The idea of “light” and keeping a serene, contemplative feel to Calhoun Park were a few of the ideas tossed around at a meeting to determine what to add to the park that houses the Meriwether monument in North Augusta.

A committee entrusted by North Augusta City Council to develop a plan for additions to Calhoun Park held its second meeting last month to continue discussions.

The committee, headed by North Augusta Mayor Bob Pettit, is comprised of nine voting members.

The resolution that formed the committee concludes that the Meriwether monument should not be moved or altered and that educational features should be added around the monument that offer a counterpoint to the obelisk and include a summary of the events of the Hamburg Massacre and the names of the black men who died as a result.

The Meriwether monument memorializes Thomas McKie Meriwether, the sole white man who died during the Hamburg Massacre – also known as the Hamburg Incident and Hamburg Riot – on July 8, 1876. The marker is located in the park at Georgia and Carolina avenues.

Seven black men also died that day as a result of the riot but aren’t mentioned on the monument, a 21-foot-tall obelisk.

The committee met for the second time on June 18. Minutes from its May 13 meeting mention that member Trina Mackie shared the quote, “Darkness cannot drive out darkness; only light can do that,” by Dr.
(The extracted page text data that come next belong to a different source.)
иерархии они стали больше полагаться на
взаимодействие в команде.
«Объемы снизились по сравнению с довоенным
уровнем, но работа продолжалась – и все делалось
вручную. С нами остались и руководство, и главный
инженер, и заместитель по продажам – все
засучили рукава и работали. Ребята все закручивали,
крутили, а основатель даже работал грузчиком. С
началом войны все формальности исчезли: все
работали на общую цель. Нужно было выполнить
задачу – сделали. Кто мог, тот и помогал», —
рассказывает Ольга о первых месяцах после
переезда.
Martin Luther King Jr.

“(City Clerk Sharon Lamar) and I were talking the next day,” Pettit said during the meeting, “and Trina’s use of the word ‘light’ kind of struck me and her as well … as something that we can use to our benefit or the benefit of conveying something.”

Mackie said she believes that using light in some way would serve to differentiate what the committee comes up with from what is currently in the park.

Committee member Charles Allen echoed that, saying he doesn’t think they would want to add anything that looks too busy.

“You still want it to look serene, you still want it to look like it’s peaceful. Something that you can go down and sit on a bench and read,” Allen said.

The committee also discussed ideas around how to run a contest. A design contest has been proposed for that actual structure or structures that are added to the park.

Pettit said he has been working on texts that could go with the additions as well as finding out who in the state could vet text that is added to make sure it is factually correct.

The meeting was held at Lookaway Hall – a historic home now serving as an inn – directly adjacent to the park. Following the meeting, present committee members took a tour of the park. 

Committee members Pettit, Mackie, Allen, John Felak and David McGhee were present. 

At the end of the meeting, Mackie thanked Pettit for taking action regarding the obelisk.

Pettit said “Somebody told me that it has been talked about before and we don’t need to talk about it anymore.”

Mackie responded, “Talk definitely is cheap, so it’s time to do something.”